Duke University Press launches its “Singles” series; Solange’s new community library


Joshua Clover

Duke University Press has started its new “Singles” series, in which authors devote an entire book to a single song. Duke UP elaborates: “Not just a lone track on an album, but a single: a song distributed to and heard by millions that creates a shared moment it is bound to outlive, revealing social fault lines in the process.” The first book in the series, by poet and critic Joshua Clover, is devoted to Jonathan Richman and the Modern Lovers’ 1972 song “Roadrunner.” The book not only offers a deeply felt homage to the song but also delivers an “account of something like history from 1972 to around 2008, from the local to the global, the circulation of songs and sounds, the circulation of humans, that is planetary migration, the circulation of imperialism and struggles against it, the circulation of finance, and eventually a financial crisis.”

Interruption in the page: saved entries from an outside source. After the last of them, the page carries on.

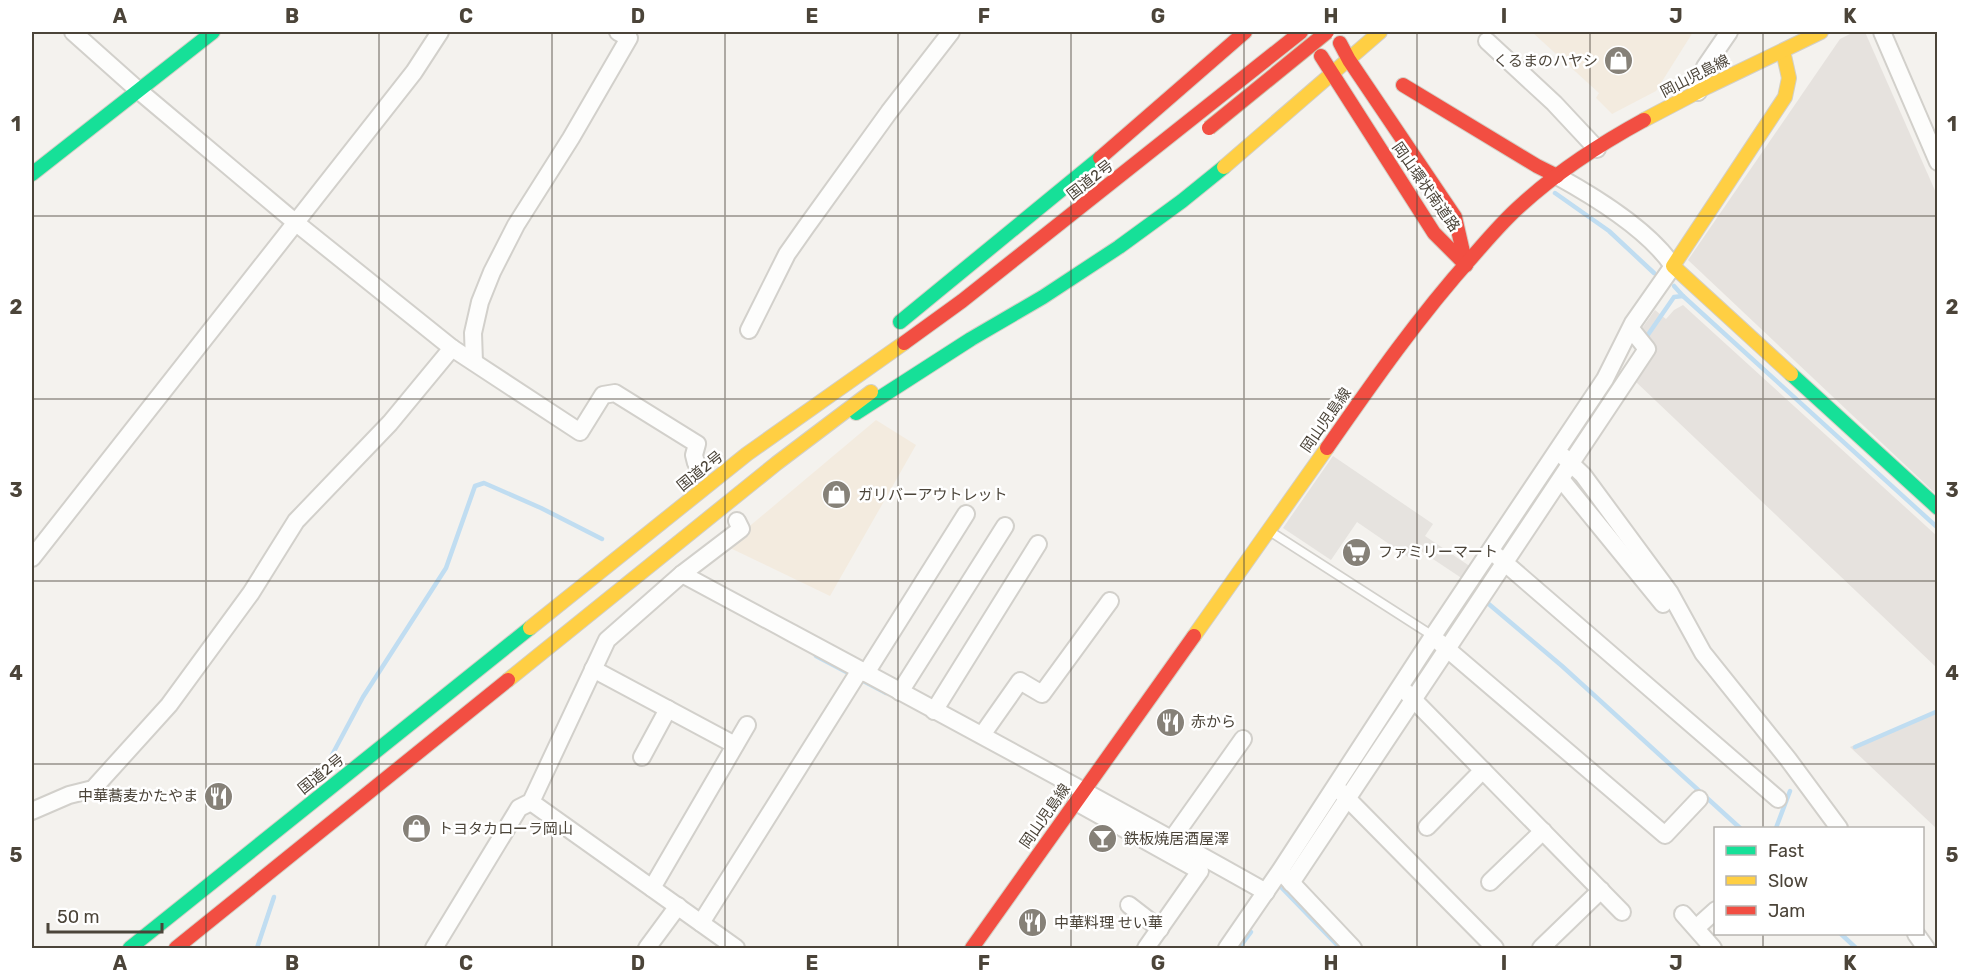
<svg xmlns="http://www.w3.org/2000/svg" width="1969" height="980" viewBox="0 0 1969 980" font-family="Rubik,'Noto Sans JP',sans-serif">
  <rect width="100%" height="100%" fill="#f4f2ee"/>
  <g fill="#f3ebdf">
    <polygon points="1532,32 1693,32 1656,91 1612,114 1596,98 1599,93"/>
    <polygon points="876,420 916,445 830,596 726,546"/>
  </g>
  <g fill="#e6e2de">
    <polygon points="1854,32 1865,32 1937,195 1937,495 1688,260 1840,39"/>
    <polygon points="1683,305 1937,536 1937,668 1636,382 1643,361 1635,338 1655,310 1666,319 1674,310"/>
    <polygon points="1937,711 1937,829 1850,747"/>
  </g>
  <polygon fill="#e6e3df" points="1333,456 1433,524 1425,536 1471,567 1463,579 1415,547 1408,557 1357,522 1331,560 1283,528"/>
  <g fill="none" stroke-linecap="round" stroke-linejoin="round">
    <g stroke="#c0ddf1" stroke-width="4.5">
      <polyline points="1555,193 1609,231 1654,273"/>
      <polyline points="1674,286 1683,296"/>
      <polyline points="1645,339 1674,297 1683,296 1938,528"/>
      <polyline points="1484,600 1562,666 1740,828"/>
      <polyline points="816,656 886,693"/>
      <polyline points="1855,747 1938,711"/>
      <polyline points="332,755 363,697 446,568 475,486 484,483 541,508 602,539"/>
      <polyline points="1776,828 1790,791"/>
      <polyline points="1280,886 1340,948"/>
      <polyline points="1841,934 1856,948"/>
      <polyline points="257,948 274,897"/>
      <polyline points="1239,948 1251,932"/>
    </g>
    <defs>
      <polyline id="lane" points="1271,532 1433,636"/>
      <g id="street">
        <polyline points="73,32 138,90 295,222 452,348 580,432 603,395 615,393 697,444 694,455 696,463"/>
        <polyline points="1882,32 1938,162"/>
        <polyline points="1487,41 1554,103 1597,149"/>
        <polyline points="1698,92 1705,67 1729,32"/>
        <polyline points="749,330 787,254 806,227 889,112 951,32"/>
        <polyline points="474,362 473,333 480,302 492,272 516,225 571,138 629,38 618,32"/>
        <polyline points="1564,457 1583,475 1670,593 1703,653 1788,759 1839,828"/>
        <polyline points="1561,479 1663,604"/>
        <polyline points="1497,556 1778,799"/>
        <polyline points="32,558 414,72 440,32"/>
        <path d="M 682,574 C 877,679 1073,783 1266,892"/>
        <polyline points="1439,642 1665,835 1699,799"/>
        <polyline points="593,669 735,745"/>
        <polyline points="866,673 966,514"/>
        <polyline points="900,692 1005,526"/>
        <polyline points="1406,692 1622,912"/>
        <polyline points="934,711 1038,544"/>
        <polyline points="982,735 1020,681 1042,694 1110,601"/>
        <polyline points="642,757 668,709"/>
        <polyline points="1340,791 1495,948"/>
        <polyline points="531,802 736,948"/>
        <polyline points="1076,802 1200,871 1146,948"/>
        <polyline points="32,811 69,795 93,789 169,705 251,593 296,521 390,423 452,348"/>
        <polyline points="1427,827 1483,770"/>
        <polyline points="1172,839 1243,739"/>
        <polyline points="1285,876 1353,948"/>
        <polyline points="1490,882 1543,831"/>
        <polyline points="1291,883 1647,349 1631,329"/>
        <polyline points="652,888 747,725"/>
        <polyline points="1129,905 1160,929"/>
        <polyline points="1683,914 1713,948"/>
        <polyline points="701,923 860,670"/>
        <polyline points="1696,928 1716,910"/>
        <polyline points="1916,934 1926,948"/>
        <polyline points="434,948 519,808 531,802 607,640 682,574 741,529 737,521"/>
        <polyline points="647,948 678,906"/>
        <path d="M 1227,948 L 1280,871 L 1433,636 L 1605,379 L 1633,323 L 1673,266 C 1648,229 1595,197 1557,176"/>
        <polyline points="1541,948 1601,890"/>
      </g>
      <g id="fast">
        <polyline points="32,174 213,32"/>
        <polyline points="900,322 1100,158"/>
        <polyline points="1791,374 1938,508"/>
        <polyline points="856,413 971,339 1043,297 1119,247 1182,201 1224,167"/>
        <polyline points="130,948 530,628"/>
      </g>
      <g id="slow">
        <polyline points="1783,51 1789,78 1785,97 1673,266 1791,374"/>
        <polyline points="1644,120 1707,87 1821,32"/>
        <polyline points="1224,167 1380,32"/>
        <polyline points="530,628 747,454 904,343"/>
        <polyline points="1194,636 1327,448"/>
        <polyline points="508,680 777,463 871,392"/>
      </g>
      <g id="jam">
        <polyline points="1340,43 1349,60 1455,217 1466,265"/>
        <polyline points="1321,56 1434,233 1466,265"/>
        <polyline points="1403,85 1537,166 1557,176"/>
        <polyline points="1100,158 1245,32"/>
        <polyline points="904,343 962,301 1301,32"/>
        <path d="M 1327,448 C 1373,382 1419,316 1473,256 C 1488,239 1503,221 1520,206 C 1557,172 1600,144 1644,120"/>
        <polyline points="176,948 508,680"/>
        <polyline points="972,948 1194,636"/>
      </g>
    </defs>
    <use href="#lane" stroke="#d2d0cb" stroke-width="11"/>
    <use href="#street" stroke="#d2d0cb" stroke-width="20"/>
    <use href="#fast" stroke="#d3cfc5" stroke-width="16"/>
    <use href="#slow" stroke="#d3cfc5" stroke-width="16"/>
    <use href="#jam" stroke="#d3cfc5" stroke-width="16"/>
    <use href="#lane" stroke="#fdfdfc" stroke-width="8"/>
    <use href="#street" stroke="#fdfdfc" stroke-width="16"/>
    <use href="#fast" stroke="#16e098" stroke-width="14"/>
    <use href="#slow" stroke="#ffcf43" stroke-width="14"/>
    <use href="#jam" stroke="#f24e42" stroke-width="14"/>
    <defs>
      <polyline id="jam-bridge" points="1209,128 1327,32"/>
    </defs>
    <use href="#jam-bridge" stroke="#ccbfa9" stroke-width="16" stroke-linecap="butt"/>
    <use href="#jam-bridge" stroke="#f24e42" stroke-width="14"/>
  </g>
  <path fill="none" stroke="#4b4439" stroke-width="1.5" stroke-opacity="0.55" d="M 206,32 L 206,948M 379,32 L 379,948M 552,32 L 552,948M 725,32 L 725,948M 898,32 L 898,948M 1071,32 L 1071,948M 1244,32 L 1244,948M 1417,32 L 1417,948M 1590,32 L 1590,948M 1763,32 L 1763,828M 32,216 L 1938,216M 32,399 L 1938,399M 32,581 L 1938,581M 32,764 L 1938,764M 1763,934 L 1763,948"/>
  <defs>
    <symbol id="shop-disc" viewBox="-11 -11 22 22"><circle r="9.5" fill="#868178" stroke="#fff"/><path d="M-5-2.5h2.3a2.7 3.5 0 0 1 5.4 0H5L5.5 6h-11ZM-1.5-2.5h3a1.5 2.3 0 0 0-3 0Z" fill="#fff"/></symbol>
    <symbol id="supermarket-disc" viewBox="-11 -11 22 22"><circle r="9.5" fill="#868178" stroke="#fff"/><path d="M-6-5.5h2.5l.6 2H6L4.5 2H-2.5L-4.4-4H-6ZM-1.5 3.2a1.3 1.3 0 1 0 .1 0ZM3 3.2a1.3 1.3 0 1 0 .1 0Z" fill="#fff"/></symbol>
    <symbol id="restaurant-disc" viewBox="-11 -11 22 22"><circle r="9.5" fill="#868178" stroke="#fff"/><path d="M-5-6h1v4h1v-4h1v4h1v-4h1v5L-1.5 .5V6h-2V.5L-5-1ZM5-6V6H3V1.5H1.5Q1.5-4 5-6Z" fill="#fff"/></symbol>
    <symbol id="bar-disc" viewBox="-11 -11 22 22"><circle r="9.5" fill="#868178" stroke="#fff"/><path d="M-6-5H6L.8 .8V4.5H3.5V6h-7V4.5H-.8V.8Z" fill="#fff"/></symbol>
  </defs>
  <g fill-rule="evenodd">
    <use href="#shop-disc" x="1602" y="44" width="33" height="33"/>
    <use href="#shop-disc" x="820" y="478" width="33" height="33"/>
    <use href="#supermarket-disc" x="1340" y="536" width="33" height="33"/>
    <use href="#restaurant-disc" x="1154" y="706" width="33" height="33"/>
    <use href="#restaurant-disc" x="202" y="780" width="33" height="33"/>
    <use href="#shop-disc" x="400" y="812" width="33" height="33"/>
    <use href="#bar-disc" x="1086" y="822" width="33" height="33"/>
    <use href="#restaurant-disc" x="1016" y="906" width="33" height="33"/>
  </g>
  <g text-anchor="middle" stroke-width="5" stroke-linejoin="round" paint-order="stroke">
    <g font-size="15" fill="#4b4439" stroke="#fff" text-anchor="start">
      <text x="1598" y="66" text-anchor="end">くるまのハヤシ</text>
      <text x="858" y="500">ガリバーアウトレット</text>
      <text x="1378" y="557">ファミリーマート</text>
      <text x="1191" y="727">赤から</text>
      <text x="198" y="801" text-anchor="end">中華蕎麦かたやま</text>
      <text x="438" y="834">トヨタカローラ岡山</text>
      <text x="1124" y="844">鉄板焼居酒屋澤</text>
      <text x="1054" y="928">中華料理 せい華</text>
    </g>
    <g font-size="15" fill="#4b4439" stroke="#fff">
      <text transform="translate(1695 76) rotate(-27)" y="5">岡山児島線</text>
      <text transform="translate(1090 180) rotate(-38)" y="5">国道2号</text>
      <text transform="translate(1426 187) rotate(55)" y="5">岡山環状南道路</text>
      <text transform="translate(1326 420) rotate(-55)" y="5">岡山児島線</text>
      <text transform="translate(700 471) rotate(-39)" y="5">国道2号</text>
      <text transform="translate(321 774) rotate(-39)" y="5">国道2号</text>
      <text transform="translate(1045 816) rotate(-55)" y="5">岡山児島線</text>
    </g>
  </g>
  <rect width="1969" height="980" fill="none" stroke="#ffffff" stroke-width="66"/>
  <rect x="1714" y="827" width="210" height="108" fill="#ffffff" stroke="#b7b4b0" stroke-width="1.5"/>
  <rect x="1726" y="846" width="30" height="9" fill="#16e098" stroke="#b7b4b0" stroke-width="1.5"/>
  <text x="1768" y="857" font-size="18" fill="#4b4439">Fast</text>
  <rect x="1726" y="876" width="30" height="9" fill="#ffcf43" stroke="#b7b4b0" stroke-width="1.5"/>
  <text x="1768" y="887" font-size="18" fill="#4b4439">Slow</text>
  <rect x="1726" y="906" width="30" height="9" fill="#f24e42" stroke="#b7b4b0" stroke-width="1.5"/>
  <text x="1768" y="917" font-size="18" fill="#4b4439">Jam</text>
  <path d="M48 923v9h114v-9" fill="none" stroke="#4b4439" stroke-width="3"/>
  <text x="57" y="923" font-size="18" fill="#4b4439" stroke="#ffffff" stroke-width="4.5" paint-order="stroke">50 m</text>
  <rect x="33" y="33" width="1903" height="914" fill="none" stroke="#4b4439" stroke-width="2"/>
  <g font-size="20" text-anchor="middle" font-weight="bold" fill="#4b4439">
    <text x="120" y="23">A</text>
    <text x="292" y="23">B</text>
    <text x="466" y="23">C</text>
    <text x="638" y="23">D</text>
    <text x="812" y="23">E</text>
    <text x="984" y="23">F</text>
    <text x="1158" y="23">G</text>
    <text x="1331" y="23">H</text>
    <text x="1504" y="23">I</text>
    <text x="1676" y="23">J</text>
    <text x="1850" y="23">K</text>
    <text x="16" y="131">1</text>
    <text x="1952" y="131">1</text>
    <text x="16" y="314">2</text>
    <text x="1952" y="314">2</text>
    <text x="16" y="497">3</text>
    <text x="1952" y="497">3</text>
    <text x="16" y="680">4</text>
    <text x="1952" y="680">4</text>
    <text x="16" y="862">5</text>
    <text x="1952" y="862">5</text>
    <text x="120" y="970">A</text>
    <text x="292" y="970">B</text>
    <text x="466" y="970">C</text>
    <text x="638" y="970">D</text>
    <text x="812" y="970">E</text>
    <text x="984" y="970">F</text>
    <text x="1158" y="970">G</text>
    <text x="1331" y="970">H</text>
    <text x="1504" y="970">I</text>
    <text x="1676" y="970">J</text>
    <text x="1850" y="970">K</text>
  </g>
</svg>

Solange’s Saint Heron studio and platform has launched an online library of books by Black writers and artists. Starting today, you can borrow one of these titles for forty-five days, free of charge. This list of books is growing. Currently, authors include: Adrian Piper, Lucille Clifton, Ntozake Shange, Octavia Butler, Audre Lorde, Rosa Bogar, Houston Baker, and June Jordan.

Axel Springer, the media giant that “aims to become the leading digital publisher in the democratic world,” has drawn criticism after promoting an editor at German tabloid Bild after the editor was accused of sexual harassment. The company is currently looking to gain a foothold in DC: it purchased Politico this summer for $1 billion, and also secretly tried to purchase Politico competitor Axios, hoping to combine the two media outlets. The Axios chief executive declined the offer, calling it “sneaky.”

William Morrow has purchased Rebecca F. Kuang’s Yellowface for a reported six figures. The novel, which grapples with “questions of diversity and racism in publishing and the erasure of Asian American voices and history,” is about “a white author who steals an unpublished manuscript, written by a more successful Asian American novelist who died in a freak accident, and publishes it as her own.”

Tomorrow (Tuesday, October 27) at 7:30 pm Eastern time, Mark McGurl will discuss his new book, Everything and Less, which explores “what has happened to fiction in the age of platform capitalism,” with Mark Greif.